EXTRACTED TEXT:
+ deterministic
+ 4. Fails - we have to reconstruct both inventories as trees and then delta
+ the resulting in memory objects.
+ 5. Partial success - the revision field in the inventory can be scanned for
+ in both text-delta and full-bytestring form; other revision values than
+ those revisions which are being pulled are by definition absent.
+ 6. Partially succeeds - with appropriate logic a path<->id map can be generated
+ just-in-time, but it is complex and still requires reconstructing the
+ entire byte-string.
+ 7. As for 6.
+ 8. Fails - we have to hash the entire tree in serialised form to generate
+ validators.
+ 9. Fails.
+
+Long term work
+--------------
+
+Some things are likely harder to fix incrementally than others. In particular,
+goal 3 (constant canonical form) is arguably only achieved if we remove all
+derived data such as the last-modified revision from the inventory itself. That
+said, the last-modified appears to be in a higher level than raw serialization.
+So in the medium term we will not alter the contents of inventories, only the
+way that the current contents are mapped to and from disk.
+
+
+Layering
+--------
+
+We desire clear and clean layers. Each layer should be as simple as we can make
+it to aid in debugging and performance tuning. So where we can choose to either
+write a complex layer and something simple on top of it, or two layers with
+neither being as complex - then we should consider the latter choice better in
+the absence of compelling reasons not to.

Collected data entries
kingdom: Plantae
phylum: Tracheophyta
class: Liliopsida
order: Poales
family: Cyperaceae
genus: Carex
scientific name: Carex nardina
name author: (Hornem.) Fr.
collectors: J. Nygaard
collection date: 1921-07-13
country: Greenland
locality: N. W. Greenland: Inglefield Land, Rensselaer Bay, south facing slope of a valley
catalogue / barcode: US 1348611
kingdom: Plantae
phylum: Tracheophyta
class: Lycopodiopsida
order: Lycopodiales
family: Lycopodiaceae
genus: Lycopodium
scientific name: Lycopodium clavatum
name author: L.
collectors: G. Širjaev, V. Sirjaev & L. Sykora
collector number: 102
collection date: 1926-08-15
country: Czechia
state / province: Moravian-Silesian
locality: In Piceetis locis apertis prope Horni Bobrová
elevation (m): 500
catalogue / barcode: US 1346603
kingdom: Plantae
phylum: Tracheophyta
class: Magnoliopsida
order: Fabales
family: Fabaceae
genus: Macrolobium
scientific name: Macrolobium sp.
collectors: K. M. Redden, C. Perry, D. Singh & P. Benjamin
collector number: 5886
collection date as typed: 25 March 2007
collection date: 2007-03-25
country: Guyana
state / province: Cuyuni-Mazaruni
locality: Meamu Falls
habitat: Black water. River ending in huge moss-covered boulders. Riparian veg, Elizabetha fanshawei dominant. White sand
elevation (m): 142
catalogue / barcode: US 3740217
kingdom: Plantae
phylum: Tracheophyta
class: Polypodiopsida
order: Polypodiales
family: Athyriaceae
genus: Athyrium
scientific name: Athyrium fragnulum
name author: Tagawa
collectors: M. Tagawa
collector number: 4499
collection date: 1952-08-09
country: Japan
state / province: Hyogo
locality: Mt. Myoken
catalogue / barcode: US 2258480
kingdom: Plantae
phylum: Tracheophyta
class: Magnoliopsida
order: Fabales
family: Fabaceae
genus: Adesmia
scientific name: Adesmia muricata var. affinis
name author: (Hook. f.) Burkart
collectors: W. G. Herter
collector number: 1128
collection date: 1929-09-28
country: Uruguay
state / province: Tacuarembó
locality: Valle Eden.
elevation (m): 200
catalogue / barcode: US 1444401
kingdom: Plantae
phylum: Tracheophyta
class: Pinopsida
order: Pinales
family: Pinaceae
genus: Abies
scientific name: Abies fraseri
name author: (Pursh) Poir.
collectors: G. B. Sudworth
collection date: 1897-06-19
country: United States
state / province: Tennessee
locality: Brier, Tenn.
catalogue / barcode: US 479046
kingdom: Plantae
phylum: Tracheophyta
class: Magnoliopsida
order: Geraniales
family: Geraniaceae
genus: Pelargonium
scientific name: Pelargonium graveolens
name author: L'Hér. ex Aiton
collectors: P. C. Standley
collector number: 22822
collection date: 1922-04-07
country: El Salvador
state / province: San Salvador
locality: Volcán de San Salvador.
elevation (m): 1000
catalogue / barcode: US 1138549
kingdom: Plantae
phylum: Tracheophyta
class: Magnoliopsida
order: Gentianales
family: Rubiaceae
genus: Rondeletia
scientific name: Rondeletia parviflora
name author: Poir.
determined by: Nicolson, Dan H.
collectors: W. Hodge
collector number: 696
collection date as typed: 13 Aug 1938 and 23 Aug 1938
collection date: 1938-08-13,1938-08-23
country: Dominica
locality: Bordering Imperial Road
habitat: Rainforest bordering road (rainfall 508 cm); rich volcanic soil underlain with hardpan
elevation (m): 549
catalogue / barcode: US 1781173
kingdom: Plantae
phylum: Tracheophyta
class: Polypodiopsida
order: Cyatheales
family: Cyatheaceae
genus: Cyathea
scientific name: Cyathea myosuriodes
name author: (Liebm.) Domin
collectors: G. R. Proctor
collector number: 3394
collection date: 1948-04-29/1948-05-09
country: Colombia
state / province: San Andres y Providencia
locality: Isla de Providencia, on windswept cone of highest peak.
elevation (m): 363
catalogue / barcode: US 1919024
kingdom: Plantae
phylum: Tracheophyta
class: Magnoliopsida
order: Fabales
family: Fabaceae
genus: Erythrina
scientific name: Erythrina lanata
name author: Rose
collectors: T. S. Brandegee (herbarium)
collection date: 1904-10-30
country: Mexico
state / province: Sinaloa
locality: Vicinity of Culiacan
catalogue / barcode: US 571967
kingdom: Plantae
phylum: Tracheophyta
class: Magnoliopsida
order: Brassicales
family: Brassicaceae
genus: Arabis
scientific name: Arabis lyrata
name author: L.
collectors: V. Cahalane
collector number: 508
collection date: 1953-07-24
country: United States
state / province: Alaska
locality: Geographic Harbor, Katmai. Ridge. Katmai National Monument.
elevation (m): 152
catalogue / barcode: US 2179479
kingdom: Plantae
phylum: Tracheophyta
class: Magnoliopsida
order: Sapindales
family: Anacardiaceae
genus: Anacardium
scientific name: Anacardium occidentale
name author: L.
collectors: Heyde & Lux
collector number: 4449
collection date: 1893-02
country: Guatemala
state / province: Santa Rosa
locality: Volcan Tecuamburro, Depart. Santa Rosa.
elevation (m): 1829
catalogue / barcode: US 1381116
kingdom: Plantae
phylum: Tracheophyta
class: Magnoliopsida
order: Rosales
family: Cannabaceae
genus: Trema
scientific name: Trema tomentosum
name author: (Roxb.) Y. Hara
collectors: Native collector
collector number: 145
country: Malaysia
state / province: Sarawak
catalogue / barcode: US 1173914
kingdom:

ACTIVITY LIST:
1. In the inventory design notes, what will be left unchanged in the medium term, and what will change instead?
2. Continue the inventory design notes from the point where they stop.

ANSWERS:
1. The contents of inventories will not be altered; only the way the current contents are mapped to and from disk will change.

2.
+
+Some key layers we have today and can look at using or tweaking are:
+
+ * Tree objects - the abstract interface bzrlib code works in
+ * VersionedFiles - the optionally delta compressing key->bytes storage
+ interface.
+ * Inventory - the abstract interface that many tree operations are written in.
+
+These layers are probably sufficient with minor tweaking. We may want to add
+additional modules/implementations of one or more layers, but that doesn't
+really require new layers to be exposed.
+
+Design elements to achieve the goals in a future inventory implementation
+-------------------------------------------------------------------------
+
+ * Split up the logical document into smaller serialised fragements. For
+ instance hash buckets or nodes in a tree of some sort. By serialising in
+ smaller units, we can increase the number of smaller units rather than
+ their size as the tree grows; as long as two similar trees have similar
+ serialised forms, the amount of different content should be quite high.
+
+ * Use fragment identifiers that are independent of revision id, so that
+ serialisation of two related trees generates overlap in the keyspace
+ for fragments without requiring explicit delta logic. Content Hash Keys
+ (e.g. ('sha1:ABCDEF0123456789...',) are useful here because of the ability
+ to assign them without reference to history.)
+
+ * Store the fragments in our existing VersionedFiles store. Adding an index
+ for them. Have the serialised form be uncompressed utf8, so that delta logic
+ in the VersionedFiles layer can be used. We may need to provide some sort
+ of hinting mechanism to get good compression - but the trivially available
+ zlib compression of knits-with-no-deltas is probably a good start.
+
+ * Item_keys_introduced_by is innately a history-using function; we can
+ reproduce the text-key finding logic by doing a tree diff between any tree
+ and and older tree - that will limit the amount of data we need to process
+ to something proportional to the difference and the size of each fragment.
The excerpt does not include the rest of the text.